Think of real estate as a retirement plan - Retire earlier than 65

in #realestate6 years ago

It's difficult to determine exactly how much money you need to retire at or before the age of 65. Is $1 million enough or do you need $2 million? What if you retire at age 60 with $2 million in your 401K with an exact plan of how to disperse it over the years, but then the stock market drops by 40% over the next 2 years? Do you have a plan for that too?

Real estate makes it much easier to think about the monthly income rather than the exact market value of your 401K, Google or FaceBook stock, etc. You could decide to start collecting the dividends instead of reinvesting them, or to start collecting 4% of the total sum in hopes to continue making an average of 10%, however those are guesses and hopes.

Real estate income is set up when you set up the lease. Before looking for a real estate investment, start by looking at the rental rates in your area. If you want a 2 bedroom flat with one bathroom, then search for those rentals as if you are going to sign a lease yourself. If the average rental for that type of condo is about $1000 then you know you need to have costs below $750-800 to make a profit.

The monthly profit should be determined based on the amount you're investing. For example, invest $20,000 into a $100,000 condo and you will need to make $2,000 per year to yield a 10% interest rate, without including appreciation.
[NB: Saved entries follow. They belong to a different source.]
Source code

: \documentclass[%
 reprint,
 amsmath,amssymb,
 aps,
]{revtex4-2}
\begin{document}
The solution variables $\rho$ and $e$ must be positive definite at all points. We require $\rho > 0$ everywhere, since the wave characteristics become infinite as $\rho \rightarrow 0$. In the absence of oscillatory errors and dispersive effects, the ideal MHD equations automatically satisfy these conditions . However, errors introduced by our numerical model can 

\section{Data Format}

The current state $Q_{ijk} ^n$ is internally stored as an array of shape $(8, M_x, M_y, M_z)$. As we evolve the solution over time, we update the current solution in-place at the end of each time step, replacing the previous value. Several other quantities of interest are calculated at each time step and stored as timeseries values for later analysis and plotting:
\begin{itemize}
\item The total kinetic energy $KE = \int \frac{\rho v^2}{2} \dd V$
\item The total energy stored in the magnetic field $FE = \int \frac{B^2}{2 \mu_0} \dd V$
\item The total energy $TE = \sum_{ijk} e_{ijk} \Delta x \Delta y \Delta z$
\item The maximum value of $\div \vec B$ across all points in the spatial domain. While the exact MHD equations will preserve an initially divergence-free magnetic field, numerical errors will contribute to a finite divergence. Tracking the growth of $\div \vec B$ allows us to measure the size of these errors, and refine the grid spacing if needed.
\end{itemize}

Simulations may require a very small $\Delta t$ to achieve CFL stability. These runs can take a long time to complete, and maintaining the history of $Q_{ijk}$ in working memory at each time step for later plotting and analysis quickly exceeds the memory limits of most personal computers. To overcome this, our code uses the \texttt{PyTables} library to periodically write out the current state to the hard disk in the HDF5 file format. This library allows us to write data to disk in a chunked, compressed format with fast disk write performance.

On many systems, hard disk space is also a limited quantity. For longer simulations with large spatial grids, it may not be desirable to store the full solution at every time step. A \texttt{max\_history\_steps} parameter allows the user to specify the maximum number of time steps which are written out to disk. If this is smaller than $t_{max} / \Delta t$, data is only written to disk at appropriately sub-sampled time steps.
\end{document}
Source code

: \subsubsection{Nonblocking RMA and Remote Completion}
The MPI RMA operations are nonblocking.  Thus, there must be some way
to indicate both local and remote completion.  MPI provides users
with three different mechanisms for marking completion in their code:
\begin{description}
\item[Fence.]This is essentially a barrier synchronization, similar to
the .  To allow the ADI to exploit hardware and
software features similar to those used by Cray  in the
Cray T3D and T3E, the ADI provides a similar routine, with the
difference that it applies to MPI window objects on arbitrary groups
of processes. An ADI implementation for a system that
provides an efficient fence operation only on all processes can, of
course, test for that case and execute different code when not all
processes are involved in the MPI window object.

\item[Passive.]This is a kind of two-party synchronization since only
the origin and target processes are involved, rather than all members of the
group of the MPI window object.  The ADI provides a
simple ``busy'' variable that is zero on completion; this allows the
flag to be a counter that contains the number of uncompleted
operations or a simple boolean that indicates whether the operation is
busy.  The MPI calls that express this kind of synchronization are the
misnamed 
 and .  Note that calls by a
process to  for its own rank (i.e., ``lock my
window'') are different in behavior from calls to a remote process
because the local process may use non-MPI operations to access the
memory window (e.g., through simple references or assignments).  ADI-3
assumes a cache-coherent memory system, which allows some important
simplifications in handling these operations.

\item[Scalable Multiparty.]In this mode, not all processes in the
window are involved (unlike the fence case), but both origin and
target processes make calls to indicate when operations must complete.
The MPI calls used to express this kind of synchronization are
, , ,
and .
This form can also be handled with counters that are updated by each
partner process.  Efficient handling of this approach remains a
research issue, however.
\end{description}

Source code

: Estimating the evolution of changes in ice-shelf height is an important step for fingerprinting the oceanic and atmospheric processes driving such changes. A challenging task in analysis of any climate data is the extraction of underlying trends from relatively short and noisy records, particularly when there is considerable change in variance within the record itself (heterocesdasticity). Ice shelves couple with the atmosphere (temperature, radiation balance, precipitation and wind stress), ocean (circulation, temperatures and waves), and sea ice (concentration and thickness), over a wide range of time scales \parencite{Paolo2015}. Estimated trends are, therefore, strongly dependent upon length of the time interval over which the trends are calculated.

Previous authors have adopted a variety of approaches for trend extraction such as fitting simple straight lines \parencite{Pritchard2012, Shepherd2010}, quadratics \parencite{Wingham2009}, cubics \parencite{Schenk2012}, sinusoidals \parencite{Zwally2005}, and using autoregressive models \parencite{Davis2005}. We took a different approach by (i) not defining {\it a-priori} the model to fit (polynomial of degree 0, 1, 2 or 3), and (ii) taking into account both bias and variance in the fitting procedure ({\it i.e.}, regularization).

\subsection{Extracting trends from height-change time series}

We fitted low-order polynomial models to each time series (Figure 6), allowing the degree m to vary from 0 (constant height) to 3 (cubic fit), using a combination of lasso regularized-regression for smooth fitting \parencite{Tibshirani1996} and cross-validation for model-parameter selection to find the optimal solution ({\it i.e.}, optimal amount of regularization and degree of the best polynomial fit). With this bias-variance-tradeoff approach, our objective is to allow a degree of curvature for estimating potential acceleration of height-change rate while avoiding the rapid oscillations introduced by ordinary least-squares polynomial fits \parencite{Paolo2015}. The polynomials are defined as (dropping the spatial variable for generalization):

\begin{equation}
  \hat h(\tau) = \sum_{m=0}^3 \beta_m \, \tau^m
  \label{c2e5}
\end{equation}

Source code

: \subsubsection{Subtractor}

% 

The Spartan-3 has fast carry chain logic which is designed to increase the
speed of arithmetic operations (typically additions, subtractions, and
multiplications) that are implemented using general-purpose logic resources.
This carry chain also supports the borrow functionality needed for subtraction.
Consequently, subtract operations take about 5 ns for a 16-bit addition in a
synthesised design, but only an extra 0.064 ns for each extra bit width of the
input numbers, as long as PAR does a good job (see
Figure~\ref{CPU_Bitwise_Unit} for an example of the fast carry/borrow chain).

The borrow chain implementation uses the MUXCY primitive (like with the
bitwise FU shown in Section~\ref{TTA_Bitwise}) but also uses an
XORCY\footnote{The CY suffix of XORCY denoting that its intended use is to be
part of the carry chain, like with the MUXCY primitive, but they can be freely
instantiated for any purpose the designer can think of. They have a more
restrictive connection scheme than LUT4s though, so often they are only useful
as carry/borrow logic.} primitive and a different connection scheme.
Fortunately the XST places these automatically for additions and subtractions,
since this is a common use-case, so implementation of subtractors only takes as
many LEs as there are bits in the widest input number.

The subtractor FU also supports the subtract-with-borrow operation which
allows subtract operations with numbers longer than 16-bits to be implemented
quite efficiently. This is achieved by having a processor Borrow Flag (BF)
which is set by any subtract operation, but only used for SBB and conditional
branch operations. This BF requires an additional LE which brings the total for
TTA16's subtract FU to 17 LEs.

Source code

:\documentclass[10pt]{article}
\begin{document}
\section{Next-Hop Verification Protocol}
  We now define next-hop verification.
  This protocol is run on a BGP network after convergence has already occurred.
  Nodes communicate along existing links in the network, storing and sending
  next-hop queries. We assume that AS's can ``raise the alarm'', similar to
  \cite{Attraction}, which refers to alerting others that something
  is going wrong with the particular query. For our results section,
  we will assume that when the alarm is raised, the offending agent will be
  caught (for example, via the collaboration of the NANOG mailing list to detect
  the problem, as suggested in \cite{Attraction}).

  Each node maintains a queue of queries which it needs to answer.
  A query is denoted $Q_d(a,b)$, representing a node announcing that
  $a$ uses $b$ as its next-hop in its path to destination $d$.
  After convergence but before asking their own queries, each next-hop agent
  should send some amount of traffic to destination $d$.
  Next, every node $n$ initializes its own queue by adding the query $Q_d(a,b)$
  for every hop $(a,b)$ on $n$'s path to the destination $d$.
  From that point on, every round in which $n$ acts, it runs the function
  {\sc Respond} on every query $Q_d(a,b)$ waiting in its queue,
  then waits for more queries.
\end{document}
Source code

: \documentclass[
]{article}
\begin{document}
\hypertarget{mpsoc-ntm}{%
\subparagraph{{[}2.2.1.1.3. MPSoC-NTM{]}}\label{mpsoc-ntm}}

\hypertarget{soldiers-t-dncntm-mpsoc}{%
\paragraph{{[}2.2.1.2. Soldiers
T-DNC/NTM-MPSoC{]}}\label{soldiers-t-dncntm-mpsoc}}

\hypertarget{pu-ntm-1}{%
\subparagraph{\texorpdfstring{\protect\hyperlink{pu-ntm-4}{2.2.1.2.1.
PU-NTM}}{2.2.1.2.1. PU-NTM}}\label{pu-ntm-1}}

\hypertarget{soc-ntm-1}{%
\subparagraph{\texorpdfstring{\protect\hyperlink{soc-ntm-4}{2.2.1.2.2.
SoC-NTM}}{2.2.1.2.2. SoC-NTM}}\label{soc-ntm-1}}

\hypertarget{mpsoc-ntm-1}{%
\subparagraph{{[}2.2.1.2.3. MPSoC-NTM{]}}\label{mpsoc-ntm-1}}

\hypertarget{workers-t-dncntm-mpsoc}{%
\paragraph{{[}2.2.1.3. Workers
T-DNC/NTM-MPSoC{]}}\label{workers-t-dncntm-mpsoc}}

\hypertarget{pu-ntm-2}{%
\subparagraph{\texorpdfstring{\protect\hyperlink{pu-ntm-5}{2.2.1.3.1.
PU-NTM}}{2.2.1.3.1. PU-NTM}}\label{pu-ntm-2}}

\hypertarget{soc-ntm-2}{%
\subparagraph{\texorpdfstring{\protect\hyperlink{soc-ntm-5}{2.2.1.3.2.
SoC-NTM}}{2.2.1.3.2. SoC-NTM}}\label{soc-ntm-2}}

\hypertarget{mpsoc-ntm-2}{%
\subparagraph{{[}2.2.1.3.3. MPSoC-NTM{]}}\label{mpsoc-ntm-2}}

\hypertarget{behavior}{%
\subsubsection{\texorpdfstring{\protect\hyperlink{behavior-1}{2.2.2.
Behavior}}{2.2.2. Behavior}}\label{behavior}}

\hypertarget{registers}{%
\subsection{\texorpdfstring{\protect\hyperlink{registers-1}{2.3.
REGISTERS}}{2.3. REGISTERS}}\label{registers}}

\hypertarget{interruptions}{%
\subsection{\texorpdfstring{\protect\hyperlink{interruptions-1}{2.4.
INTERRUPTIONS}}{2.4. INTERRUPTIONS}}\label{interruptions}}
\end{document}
If you also need $10,000 worth of renovations, then you need to make $3,000 per year for a 10% return. If you find a lender that allows you to put 10% down then you need to make $1,000 per year to return 10% on $10,000. Likewise, if you have $100,000 to buy the condo in cash, you'll want to make $10,000 per year to make 10% on the invested amount, however, you won't have a mortgage payment in this case so it will automatically increase your monthly profits.

Continue running the calculation to find a condo or house that yields 10% or more. Start with the first home on the market within the town or city of your choice. As you continue to run the calculation you'll find the best annual rate of return in your favorite city and there is almost always a condo or house available for 10%+ returns.

Finally, how much do you need to make per month to quit your job (retire)? If the number is $5,000 then multiply that by 12 to get the annual amount, then multiply it by 10. In this case, ($5000 x 12 x 10 = $600,000). If and when you're IRA, for example, reaches $600,000 then you know that you could use that money as down payments and renovations for condos and houses that yield 10% per year ($60,000) and divide that by 12 to find that $600,000 in cash should give you $5,000 per month in real estate rental income, in which you can retire.

The earlier you start the faster it compounds. For instance, instead of waiting for your IRA to reach $600,000, buy your first home much earlier than that. Then the rental income can be reinvested into your second home, and then the 2 rentals can be reinvested into your 3rd home, and so on.